Count the lines below that contain the string "White", where case matters. Reply with the number alone.

+++ GIVEN INFORMATION

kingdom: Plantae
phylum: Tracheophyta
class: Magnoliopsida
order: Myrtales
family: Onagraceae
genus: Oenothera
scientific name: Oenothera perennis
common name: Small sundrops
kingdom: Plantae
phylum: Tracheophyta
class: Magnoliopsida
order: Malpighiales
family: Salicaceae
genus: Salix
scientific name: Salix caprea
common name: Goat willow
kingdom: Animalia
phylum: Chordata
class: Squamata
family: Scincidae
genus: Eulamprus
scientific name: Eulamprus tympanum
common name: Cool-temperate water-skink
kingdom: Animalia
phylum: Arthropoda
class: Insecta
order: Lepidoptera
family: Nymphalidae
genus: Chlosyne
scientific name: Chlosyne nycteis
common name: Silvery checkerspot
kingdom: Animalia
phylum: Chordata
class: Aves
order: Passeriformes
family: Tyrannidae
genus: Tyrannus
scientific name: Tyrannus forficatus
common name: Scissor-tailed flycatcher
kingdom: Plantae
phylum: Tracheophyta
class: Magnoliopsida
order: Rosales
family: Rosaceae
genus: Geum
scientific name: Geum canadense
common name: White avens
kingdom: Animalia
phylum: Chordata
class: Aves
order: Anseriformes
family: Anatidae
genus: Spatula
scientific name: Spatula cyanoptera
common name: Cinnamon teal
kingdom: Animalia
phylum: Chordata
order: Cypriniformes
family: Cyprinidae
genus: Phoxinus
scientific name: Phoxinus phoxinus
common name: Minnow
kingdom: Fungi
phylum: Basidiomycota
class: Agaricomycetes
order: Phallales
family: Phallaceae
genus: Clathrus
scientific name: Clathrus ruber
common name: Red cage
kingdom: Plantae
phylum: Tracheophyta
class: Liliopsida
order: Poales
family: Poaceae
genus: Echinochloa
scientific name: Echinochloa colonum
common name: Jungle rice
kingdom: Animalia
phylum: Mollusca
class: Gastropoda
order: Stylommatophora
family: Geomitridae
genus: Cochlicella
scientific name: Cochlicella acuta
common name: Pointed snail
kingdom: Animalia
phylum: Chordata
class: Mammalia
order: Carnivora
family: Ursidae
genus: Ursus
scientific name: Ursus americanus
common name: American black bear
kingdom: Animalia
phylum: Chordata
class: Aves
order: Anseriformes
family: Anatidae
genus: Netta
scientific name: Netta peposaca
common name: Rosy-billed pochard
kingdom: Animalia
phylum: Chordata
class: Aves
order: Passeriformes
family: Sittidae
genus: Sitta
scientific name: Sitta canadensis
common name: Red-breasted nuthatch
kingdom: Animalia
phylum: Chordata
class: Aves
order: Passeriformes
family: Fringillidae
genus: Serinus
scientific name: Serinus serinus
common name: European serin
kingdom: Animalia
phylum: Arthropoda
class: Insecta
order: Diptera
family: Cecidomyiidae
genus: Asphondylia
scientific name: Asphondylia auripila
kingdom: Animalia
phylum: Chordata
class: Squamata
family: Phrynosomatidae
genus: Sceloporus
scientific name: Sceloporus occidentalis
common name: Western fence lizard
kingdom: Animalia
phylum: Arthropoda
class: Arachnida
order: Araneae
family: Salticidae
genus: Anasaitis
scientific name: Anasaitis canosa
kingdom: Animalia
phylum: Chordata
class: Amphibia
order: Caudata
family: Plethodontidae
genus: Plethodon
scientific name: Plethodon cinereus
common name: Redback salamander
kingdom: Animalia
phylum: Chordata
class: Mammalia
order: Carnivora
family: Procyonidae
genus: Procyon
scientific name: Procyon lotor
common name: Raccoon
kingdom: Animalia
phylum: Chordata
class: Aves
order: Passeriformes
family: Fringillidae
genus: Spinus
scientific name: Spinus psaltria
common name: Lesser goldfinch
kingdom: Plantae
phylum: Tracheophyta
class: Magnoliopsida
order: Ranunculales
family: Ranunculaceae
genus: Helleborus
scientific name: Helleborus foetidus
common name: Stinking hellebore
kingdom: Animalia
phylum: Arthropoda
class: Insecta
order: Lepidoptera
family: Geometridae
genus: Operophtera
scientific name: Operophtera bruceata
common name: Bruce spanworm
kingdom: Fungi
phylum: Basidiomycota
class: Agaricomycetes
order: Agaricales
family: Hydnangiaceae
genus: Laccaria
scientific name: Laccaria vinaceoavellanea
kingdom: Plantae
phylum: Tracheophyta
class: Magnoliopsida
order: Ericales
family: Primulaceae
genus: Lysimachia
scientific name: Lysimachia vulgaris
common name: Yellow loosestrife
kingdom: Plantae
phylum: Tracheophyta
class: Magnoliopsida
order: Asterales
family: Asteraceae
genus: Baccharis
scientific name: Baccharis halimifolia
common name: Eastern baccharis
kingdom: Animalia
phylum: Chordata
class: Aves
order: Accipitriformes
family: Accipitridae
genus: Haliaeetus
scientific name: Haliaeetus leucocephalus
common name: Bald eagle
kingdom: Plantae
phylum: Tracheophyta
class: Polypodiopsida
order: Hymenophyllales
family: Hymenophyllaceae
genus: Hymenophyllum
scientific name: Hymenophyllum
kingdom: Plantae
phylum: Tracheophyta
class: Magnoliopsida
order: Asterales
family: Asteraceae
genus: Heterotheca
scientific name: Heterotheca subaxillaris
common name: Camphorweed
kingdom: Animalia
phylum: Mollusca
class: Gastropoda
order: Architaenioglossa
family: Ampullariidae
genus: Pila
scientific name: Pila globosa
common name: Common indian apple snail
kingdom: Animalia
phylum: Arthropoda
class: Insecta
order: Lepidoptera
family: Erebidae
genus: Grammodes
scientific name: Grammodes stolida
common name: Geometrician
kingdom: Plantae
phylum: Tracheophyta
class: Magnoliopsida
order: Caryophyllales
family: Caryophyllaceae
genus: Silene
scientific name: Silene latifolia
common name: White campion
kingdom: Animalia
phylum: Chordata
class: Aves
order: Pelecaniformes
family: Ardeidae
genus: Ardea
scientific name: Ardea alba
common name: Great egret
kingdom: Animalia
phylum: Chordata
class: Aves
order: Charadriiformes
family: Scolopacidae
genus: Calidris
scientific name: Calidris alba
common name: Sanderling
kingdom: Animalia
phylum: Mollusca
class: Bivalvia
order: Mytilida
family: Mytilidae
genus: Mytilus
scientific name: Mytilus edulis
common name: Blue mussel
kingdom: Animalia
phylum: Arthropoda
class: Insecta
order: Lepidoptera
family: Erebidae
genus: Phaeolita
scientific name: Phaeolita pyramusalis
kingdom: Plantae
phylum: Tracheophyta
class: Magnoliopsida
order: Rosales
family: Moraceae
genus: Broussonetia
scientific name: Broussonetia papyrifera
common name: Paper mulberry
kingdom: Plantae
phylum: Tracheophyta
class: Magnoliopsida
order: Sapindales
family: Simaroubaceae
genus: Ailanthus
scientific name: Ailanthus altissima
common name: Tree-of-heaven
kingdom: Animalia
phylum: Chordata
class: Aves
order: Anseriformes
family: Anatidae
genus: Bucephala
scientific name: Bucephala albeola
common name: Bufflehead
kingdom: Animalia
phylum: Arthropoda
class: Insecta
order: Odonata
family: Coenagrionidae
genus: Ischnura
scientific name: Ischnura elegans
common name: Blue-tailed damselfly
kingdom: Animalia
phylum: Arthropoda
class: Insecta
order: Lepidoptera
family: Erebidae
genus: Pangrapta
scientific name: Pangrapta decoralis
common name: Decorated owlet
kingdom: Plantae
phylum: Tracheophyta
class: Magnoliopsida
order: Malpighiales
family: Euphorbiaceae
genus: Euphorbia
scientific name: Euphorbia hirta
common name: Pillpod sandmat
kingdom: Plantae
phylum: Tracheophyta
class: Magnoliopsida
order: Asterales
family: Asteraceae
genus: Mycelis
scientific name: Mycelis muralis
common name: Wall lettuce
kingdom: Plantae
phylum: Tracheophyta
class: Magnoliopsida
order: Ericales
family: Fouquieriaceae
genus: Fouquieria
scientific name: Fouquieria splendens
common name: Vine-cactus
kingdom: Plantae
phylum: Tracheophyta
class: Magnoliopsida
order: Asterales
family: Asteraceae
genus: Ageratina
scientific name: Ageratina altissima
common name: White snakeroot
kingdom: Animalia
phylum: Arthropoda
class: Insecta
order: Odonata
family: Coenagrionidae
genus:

++++++

### WRITTEN REPLY:
3